April 25, 2019
The words in the strips on the board stated the case for the discussion. “No cash accepted on this bus! Go find a machine,” said the figurative MBTA driver to two people trying to get on the bus. “But there isn’t one nearby,” said one of them in the next panel. In another box, others said, “I don’t have a debit card; The next bus doesn’t come for an hour; I have to go to work.”
This imagined scenario seems more like a reality that worries a few community members about AFC 2.0, the MBTA’s proposed system to let riders pay their fares with new CharlieCards, a smartphone app, or by tapping contactless credit and debit cards on fare readers on the vehicle.
A few community members and transit advocates and city councilor Michelle Wu met at Erie-Ellington Community Center recently to discuss what some see as equity issues around the new fare system.
Mela Miles, lead organizer of Greater Four Corners Action Coalition (GFCAC) and the organizer of the meeting, and her two interns presented a story board illustrating the helplessness of cash users in the new system: Cash will not be accepted onboard, and cash users will have to load their MBTA accounts at fare vending machines, which the MBTA says it will install more of, or at retail sales locations.
Meeting members said the “cashless system” is unfair to people living in communities where fare vending machines or CharlieCard retail locations are not easily accessible.
“There aren’t enough machines around,” said Marvin Martin, president of Action for Regional Equity, a Boston organization. “If you are an elderly person and live on Gaylord Street, you got to walk to Codman Square or Grove Hall to put money on your card.”
Miles said cash users already pay the surcharge to ride the bus, and the “cashless system” about to be installed is “inequities glaring in your face.” She modeled a “fare vending machine” with cardboards and stuck paper on the four sides saying “no $ accepted on T vehicles” or explaining fare evasion fines.
MBTA regulations say the first offense of fare evasion leads to a fine of $100. The second and the third offences result in $300 and $600, respectively.
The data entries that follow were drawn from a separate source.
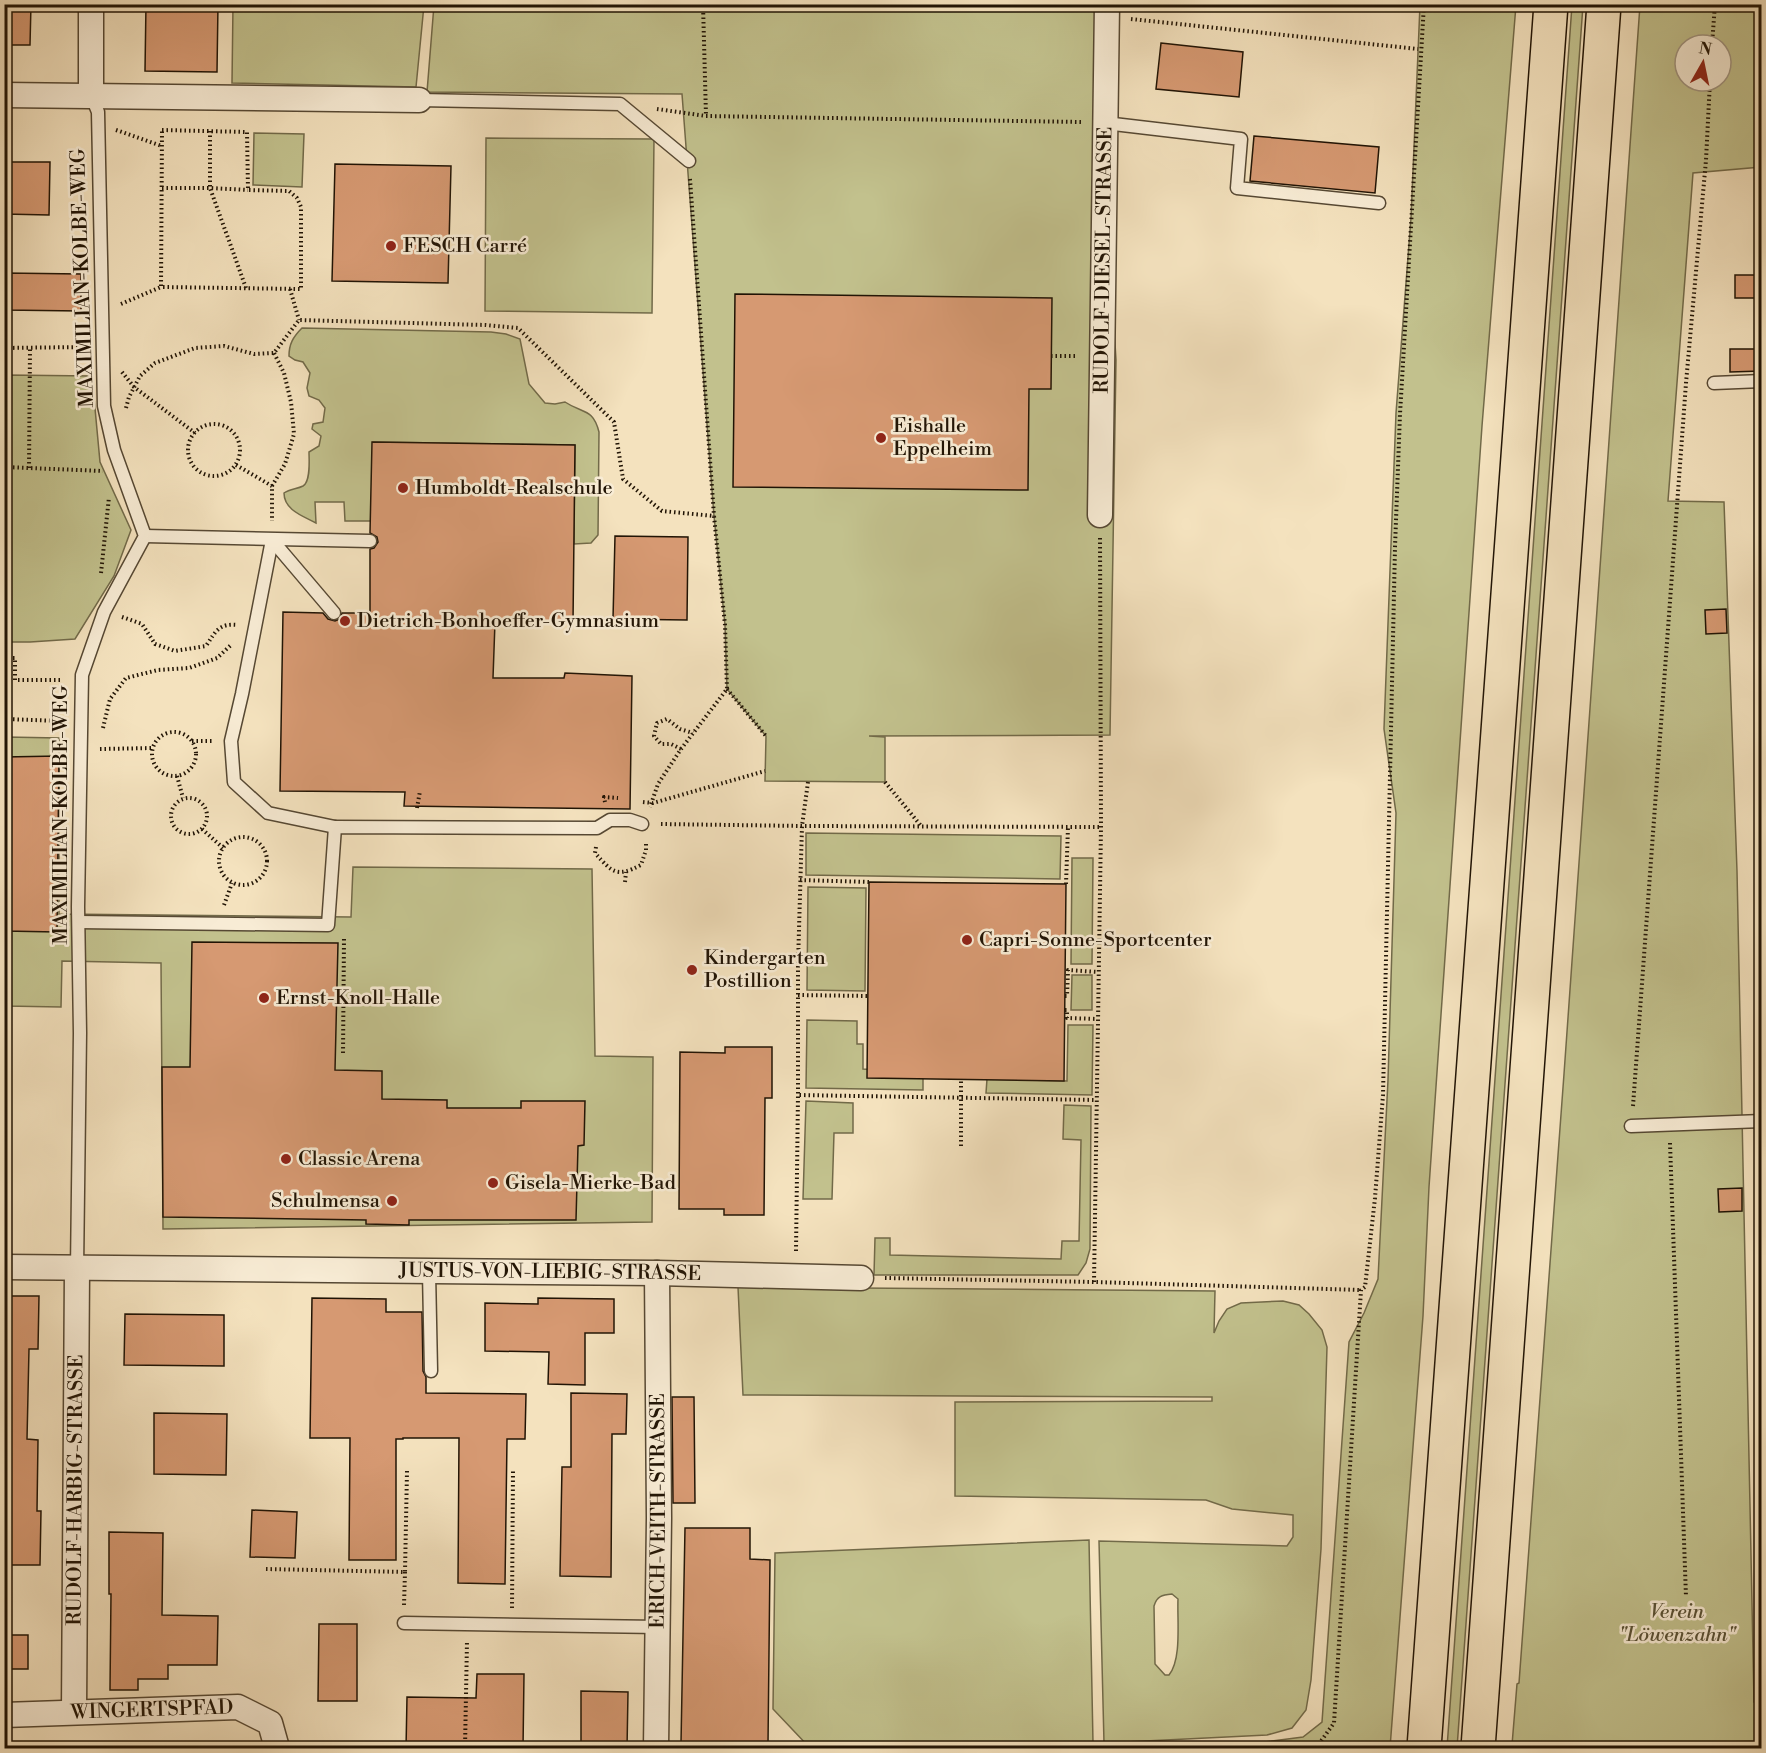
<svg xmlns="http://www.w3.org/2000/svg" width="1766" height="1753" font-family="'Libre Bodoni',serif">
  <rect width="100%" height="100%" fill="#f4e2be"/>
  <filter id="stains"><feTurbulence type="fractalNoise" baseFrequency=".00333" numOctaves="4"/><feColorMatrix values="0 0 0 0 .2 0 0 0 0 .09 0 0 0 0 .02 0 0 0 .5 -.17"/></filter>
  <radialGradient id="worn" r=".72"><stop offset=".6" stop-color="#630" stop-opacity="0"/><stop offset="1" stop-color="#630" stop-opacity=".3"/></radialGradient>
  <!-- green -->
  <g fill="#c2c18d" stroke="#726a49" stroke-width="1.5" fill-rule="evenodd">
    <polygon points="233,5 424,5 416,87 232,83"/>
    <polygon points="434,5 1100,5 1101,112 1116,360 1110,735 869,736 885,737 885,782 765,781 766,736 727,689 725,625 714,516 682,94 427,92"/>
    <path d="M1420,5H1516L1482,426L1429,1187L1423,1316L1390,1748H810L773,1709L775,1553L1089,1540L1093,1742L1104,1743L1099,1541L1287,1546L1293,1537V1515L1232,1509L1206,1500L955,1496V1402L1212,1401V1397L743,1395L738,1287L1215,1291L1214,1333L1219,1321L1227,1309L1241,1303L1283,1301L1299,1305L1309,1314L1322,1330L1327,1347L1321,1549L1311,1680L1306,1710L1292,1728L1267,1735L1125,1742H1265L1303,1737L1322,1722L1349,1342L1364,1313L1378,1279L1388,1080L1396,813L1384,729L1396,413L1411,218ZM1172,1594L1178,1599C1177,1620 1182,1659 1169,1675H1165L1155,1664L1154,1606C1157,1596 1162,1595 1172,1594Z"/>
    <polygon points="1572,5 1583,5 1457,1748 1447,1748"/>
    <path d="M1640,5H1761V167L1693,173L1668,501L1724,502L1737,871L1754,1702L1761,1703V1741L1557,1747V1744L1512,1745L1517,1684L1519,1683L1564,1074ZM1685,45H1721V81H1685Z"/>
    <polygon points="254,133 304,134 302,187 253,185"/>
    <polygon points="486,138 654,139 652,313 485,311"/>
    <path d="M302,328L491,332L506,334L520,339L529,384L545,403L555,404L565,402C583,414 593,408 599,432L598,535L591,543L574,544L575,445L373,442L371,521H345L344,502H315L316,523C303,516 284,510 284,493C290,489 297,489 303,486C311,481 309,460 309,452L319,446L321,436L312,429L313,424L323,422L325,408L319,400L309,396L307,388L310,373L303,362L295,360L289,356C289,344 293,337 302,328Z"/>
    <polygon points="5,375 92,376 100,462 131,530 114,576 75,639 30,642 5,642"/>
    <polygon points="5,737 59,738 59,914 351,917 353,867 592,869 595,1056 653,1057 652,1222 163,1229 161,963 62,961 61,1007 5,1006"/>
    <polygon points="806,833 1061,836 1060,879 806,875"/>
    <polygon points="1072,858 1093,858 1092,964 1071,964"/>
    <polygon points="808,887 866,888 865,991 807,990"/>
    <polygon points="1072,975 1092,975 1092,1010 1071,1010"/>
    <polygon points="807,1020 857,1021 857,1044 863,1044 863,1069 885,1070 923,1076 923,1090 806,1088"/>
    <polygon points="1068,1025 1093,1025 1092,1095 986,1093 987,1079 1067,1081"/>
    <polygon points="806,1101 853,1103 853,1133 834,1133 832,1199 803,1199"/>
    <polygon points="1064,1105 1091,1106 1090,1249 1086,1263 1078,1275 874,1275 875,1238 890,1238 890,1255 1061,1259 1062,1241 1079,1241 1081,1140 1063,1139"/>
  </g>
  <!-- building -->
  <g fill="#d69972" stroke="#211405" stroke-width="1.5">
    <polygon points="4,4 31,4 30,45 4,45"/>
    <polygon points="146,4 218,4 217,72 145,71"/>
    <polygon points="1161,43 1243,52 1239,97 1156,89"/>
    <polygon points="1254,136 1379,147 1375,193 1250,181"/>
    <polygon points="4,162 50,162 49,215 4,214"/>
    <polygon points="335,164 451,166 448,283 332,281"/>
    <polygon points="4,273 81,274 81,311 4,310"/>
    <rect x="1735" y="275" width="26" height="23"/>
    <polygon points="735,294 1052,298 1051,389 1029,389 1028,490 733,487"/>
    <polygon points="1730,349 1761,349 1761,371 1730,372"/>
    <polygon points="372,442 575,445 573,623 495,622 493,678 564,678 565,673 632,676 630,809 404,806 405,792 280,791 283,612 323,613 328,619 335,621 340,619 342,613 370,613 370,549 374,548 378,542 377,537 370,533"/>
    <polygon points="615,536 688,537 687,620 613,619"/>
    <polygon points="1726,609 1727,633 1706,634 1705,610"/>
    <polygon points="59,756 57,932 4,931 4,757"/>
    <polygon points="869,882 1066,884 1064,1081 867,1078"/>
    <polygon points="192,942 338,943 335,1070 382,1071 382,1099 447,1100 447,1108 521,1108 521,1101 585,1101 584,1145 578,1146 576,1220 409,1220 409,1225 366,1224 366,1220 163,1217 162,1067 190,1067"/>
    <polygon points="725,1047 772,1047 772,1098 765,1098 764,1215 724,1215 724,1209 679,1209 680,1052 725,1053"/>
    <polygon points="1742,1188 1742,1211 1719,1212 1718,1189"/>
    <polygon points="4,1296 39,1296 38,1349 29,1349 27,1439 38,1440 37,1511 41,1511 40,1565 4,1565"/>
    <polygon points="312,1298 386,1299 386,1312 422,1312 423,1371 426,1377 426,1393 526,1394 525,1439 507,1439 505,1584 458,1583 459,1438 403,1438 403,1439 396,1439 396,1560 349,1560 350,1438 310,1438"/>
    <polygon points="538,1298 614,1299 614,1333 585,1333 585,1385 548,1384 549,1352 485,1351 485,1303 538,1304"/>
    <polygon points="125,1314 224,1315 224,1366 124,1365"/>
    <polygon points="571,1393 627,1394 626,1434 612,1434 611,1577 560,1576 562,1467 571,1467"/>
    <polygon points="672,1397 694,1397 695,1503 673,1503"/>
    <polygon points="154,1413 227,1414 226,1475 154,1474"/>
    <polygon points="252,1510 297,1512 295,1558 250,1557"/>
    <polygon points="685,1528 750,1528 750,1559 770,1560 768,1744 681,1743"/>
    <polygon points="109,1532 163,1533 162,1615 218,1616 217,1665 168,1665 168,1679 138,1679 138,1690 110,1690 111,1594 109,1594"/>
    <polygon points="319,1624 357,1624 357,1701 318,1701"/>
    <rect x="4" y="1635" width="24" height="34"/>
    <polygon points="477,1674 524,1674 523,1749 406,1749 407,1697 476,1698"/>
    <polygon points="581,1691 628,1692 627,1749 581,1749"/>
  </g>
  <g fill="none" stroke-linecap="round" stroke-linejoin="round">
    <defs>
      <g id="lane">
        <polyline points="419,100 620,104 689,161"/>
        <polyline points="1105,123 1241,139 1237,188 1379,203"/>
        <polyline points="1714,383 1762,381"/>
        <polyline points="145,536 370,541"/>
        <polyline points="272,540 242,694 231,741 234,782 268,813 335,827"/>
        <polyline points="272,540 334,613"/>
        <polyline points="79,922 328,925 335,827 597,828 610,820 630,820 642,824"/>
        <polyline points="1631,1126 1762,1121"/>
        <polyline points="77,1269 80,1033 78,907 82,675 104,612 145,536 114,450 104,406 98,112 91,95"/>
        <polyline points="429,1272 431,1371"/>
        <polyline points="404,1623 658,1627"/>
      </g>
      <g id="street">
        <polyline points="4,95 419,100"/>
        <polyline points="91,95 91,4"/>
        <path id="s1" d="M1100,515L1107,4"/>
        <path id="s2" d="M4,1267L657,1273L861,1278"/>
        <path id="s3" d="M74,1712L77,1269"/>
        <path id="s4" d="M4,1715L238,1707L270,1723L277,1748"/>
        <path id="s5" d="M656,1748L659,1518L657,1273"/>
      </g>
      <g id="highway">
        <polyline points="1424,1748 1551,4"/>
        <polyline points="1478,1748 1604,4"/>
      </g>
    </defs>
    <!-- lane casing -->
    <use href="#lane" stroke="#564833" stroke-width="15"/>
    <!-- street casing -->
    <use href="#street" stroke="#564833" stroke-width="27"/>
    <!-- highway casing -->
    <use href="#highway" stroke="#211405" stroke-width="36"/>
    <!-- path -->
    <g stroke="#211405" stroke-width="4" stroke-dasharray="1.5 3" stroke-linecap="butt">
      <polyline points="703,4 706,116"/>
      <polyline points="1131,19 1418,49"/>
      <polyline points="1712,45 1715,4"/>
      <polyline points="657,109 706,116 1081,122"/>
      <polyline points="116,130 162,146"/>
      <polygon points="162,130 247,132 248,190 289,191 297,198 301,207 301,289 161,287"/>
      <polyline points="690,179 714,516"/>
      <polyline points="162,188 210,188 210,131"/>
      <polyline points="246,288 210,188 248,190"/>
      <polyline points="290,289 299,320"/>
      <polyline points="121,304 161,287"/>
      <polyline points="6,310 6,348"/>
      <polyline points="4,348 85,347"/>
      <polyline points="1051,356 1078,356"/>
      <polyline points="122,372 134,387 195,433"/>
      <polyline points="126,408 129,397 140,376 155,363 195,348 224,346 254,354 274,353 299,320 485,325 518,328 614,422 623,479 662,511 714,516 725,625 727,689 681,749 658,784 650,807"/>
      <circle cx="214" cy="450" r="26"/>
      <polyline points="236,465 272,486 272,521"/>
      <polyline points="4,467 103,471"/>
      <polyline points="29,468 30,348"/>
      <polyline points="272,486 285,464 294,434 291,402 284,373 274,353"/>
      <polyline points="101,573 109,497"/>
      <path d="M122,617L142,624L155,644L175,651L206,646C216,631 219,623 238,625"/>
      <polyline points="4,658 15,658 15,680 63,680"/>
      <polyline points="727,689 766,736"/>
      <polyline points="4,719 62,721"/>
      <polyline points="103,728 110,699 126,678 158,670 189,668 217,658 231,645"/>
      <circle cx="174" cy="754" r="22"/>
      <polyline points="192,741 212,741"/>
      <polyline points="100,749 153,748"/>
      <polyline points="681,749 671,744 661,744 654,736 657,723 667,719 680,729 693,733"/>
      <polyline points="177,776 183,798"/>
      <polyline points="808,782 802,826 798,964 798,1095 1096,1100"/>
      <polyline points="885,782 922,827"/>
      <circle cx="189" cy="816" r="18"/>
      <polyline points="605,802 604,797 618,798"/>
      <polyline points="643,802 653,803 765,771"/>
      <polyline points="417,808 420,791"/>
      <polyline points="661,824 802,826 1101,827"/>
      <polyline points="202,829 223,848"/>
      <circle cx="243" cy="861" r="24"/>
      <path d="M596,847L595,853C612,872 616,878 641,865L646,850V842"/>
      <polyline points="800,880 869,882"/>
      <polyline points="625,882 626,872"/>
      <polyline points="1066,884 1068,827"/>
      <polyline points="224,905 232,883"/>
      <polyline points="798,995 868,996"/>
      <polyline points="1065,996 1067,996 1068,970 1098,972"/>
      <polyline points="1065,1010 1067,1010 1067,1018 1097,1019"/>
      <polyline points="343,1053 344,938"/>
      <polyline points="1633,1106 1686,383 1706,160 1710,81"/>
      <polyline points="1670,1143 1686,1597"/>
      <polyline points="961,1146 961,1079"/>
      <polyline points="796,1251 798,1095"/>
      <polyline points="885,1278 1094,1282 1361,1290"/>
      <polyline points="1094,1282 1101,827 1100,538"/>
      <polyline points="266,1569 405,1572 407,1471"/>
      <polyline points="404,1605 405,1572"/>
      <polyline points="512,1608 513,1470"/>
      <polyline points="465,1748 467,1641"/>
      <polyline points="1316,1748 1334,1723 1361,1290 1365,1287 1375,1198 1383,1095 1395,547 1400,414 1424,4"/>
      <polyline points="1681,1748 1762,1745"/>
    </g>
    <!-- lane -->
    <use href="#lane" stroke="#f8ecd5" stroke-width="12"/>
    <!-- street -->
    <use href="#street" stroke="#f8ecd5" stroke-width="24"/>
    <!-- highway -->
    <use href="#highway" stroke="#f4e2be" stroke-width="33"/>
  </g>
  <!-- markers -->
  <g fill="#8f2418" stroke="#f8ecd5" stroke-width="2">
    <circle cx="391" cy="246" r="6"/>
    <circle cx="881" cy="438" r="6"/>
    <circle cx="403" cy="488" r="6"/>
    <circle cx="345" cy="621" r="6"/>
    <circle cx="967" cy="940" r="6"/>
    <circle cx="692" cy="970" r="6"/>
    <circle cx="264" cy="998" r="6"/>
    <circle cx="286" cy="1159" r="6"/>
    <circle cx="493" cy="1183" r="6"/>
    <circle cx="392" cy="1201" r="6"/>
  </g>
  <g text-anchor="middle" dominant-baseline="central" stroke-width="5" stroke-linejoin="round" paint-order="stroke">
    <!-- poi labels -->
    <g font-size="20" fill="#211405" stroke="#f8ecd5" text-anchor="start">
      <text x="403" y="246">FESCH Carré</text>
      <text x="893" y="426">Eishalle<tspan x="893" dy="23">Eppelheim</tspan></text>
      <text x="415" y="488">Humboldt-Realschule</text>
      <text x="357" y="621">Dietrich-Bonhoeffer-Gymnasium</text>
      <text x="979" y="940">Capri-Sonne-Sportcenter</text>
      <text x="704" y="958">Kindergarten<tspan x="704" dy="23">Postillion</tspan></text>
      <text x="276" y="998">Ernst-Knoll-Halle</text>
      <text x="298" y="1159">Classic Arena</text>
      <text x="505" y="1183">Gisela-Mierke-Bad</text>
      <text x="380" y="1201" text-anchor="end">Schulmensa</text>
    </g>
    <!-- street labels -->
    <g font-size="20" fill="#211405" stroke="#f8ecd5">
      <text stroke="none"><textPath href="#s1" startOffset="255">RUDOLF-DIESEL-STRASSE</textPath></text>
      <text transform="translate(83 278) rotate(-92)">MAXIMILIAN-KOLBE-WEG</text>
      <text transform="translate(61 815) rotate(-90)">MAXIMILIAN-KOLBE-WEG</text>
      <text stroke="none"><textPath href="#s2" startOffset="546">JUSTUS-VON-LIEBIG-STRASSE</textPath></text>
      <text stroke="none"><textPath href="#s3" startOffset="222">RUDOLF-HARBIG-STRASSE</textPath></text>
      <text stroke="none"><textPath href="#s5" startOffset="237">ERICH-VEITH-STRASSE</textPath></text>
      <text stroke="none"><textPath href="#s4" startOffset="148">WINGERTSPFAD</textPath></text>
    </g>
    <!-- park labels -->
    <g font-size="20" font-style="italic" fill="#595135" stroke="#f8ecd5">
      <text x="1677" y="1612">Verein<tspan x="1677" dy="23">"Löwenzahn"</tspan></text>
    </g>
  </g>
  <!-- margin -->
  <rect width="1766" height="1753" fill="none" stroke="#f4e2be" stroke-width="24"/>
  <rect x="6" y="6" width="1754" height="1741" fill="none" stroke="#211405" stroke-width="3"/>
  <rect x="12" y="12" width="1742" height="1729" fill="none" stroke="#211405" stroke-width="1.5"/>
  <!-- north arrow -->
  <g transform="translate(1703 63) rotate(9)"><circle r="28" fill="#f8ecd5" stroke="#a29682" stroke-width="1.5"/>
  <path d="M0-4.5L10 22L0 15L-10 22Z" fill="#8f2418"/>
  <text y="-9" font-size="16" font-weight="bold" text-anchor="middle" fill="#211405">N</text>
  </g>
  <rect width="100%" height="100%" filter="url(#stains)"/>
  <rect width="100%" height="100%" fill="url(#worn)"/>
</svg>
Unpaid fines could lead to a license suspension.
Miles worries that the new fare system would make it more likely for the MBTA to enforce the fare evasion regulations. She also wants to make sure that when cards are checked for payment, there wouldn’t be racial profiling.
If a new CharlieCard will cost $5, as some are saying, it could create an illegal market, said Bob Vance, executive board member of Southwest Boston Community Development Corporation. On that point, MBTA spokesman Joe Pesaturo said the agency has made no decision on the cost of the new card.
The new fare system would also make it more difficult for immigrants with language barriers and undocumented immigrants without credit cards to use public transit, attendees said.
Joyce Harvey, a community member of the GFCAC, said community members need to get the Legislature and the unions more involved to support their cause. Wu added that the T should commit to fair policy changes, and that if the term of the MBTA Fiscal and Management Control Board were to be extended in 2020, the voice of riders and the city should be part of the budget process.
Pesaturo said AFC 2.0 is not “a cashless system,” as cash will be accepted at stations and fare vending machines. “The MBTA is still working to develop a policy on the enforcement of fare collection under AFC 2.0,” he said about fare-evasion fines. “Relevant policies have not been finalized nor has an operational plan been put in place.”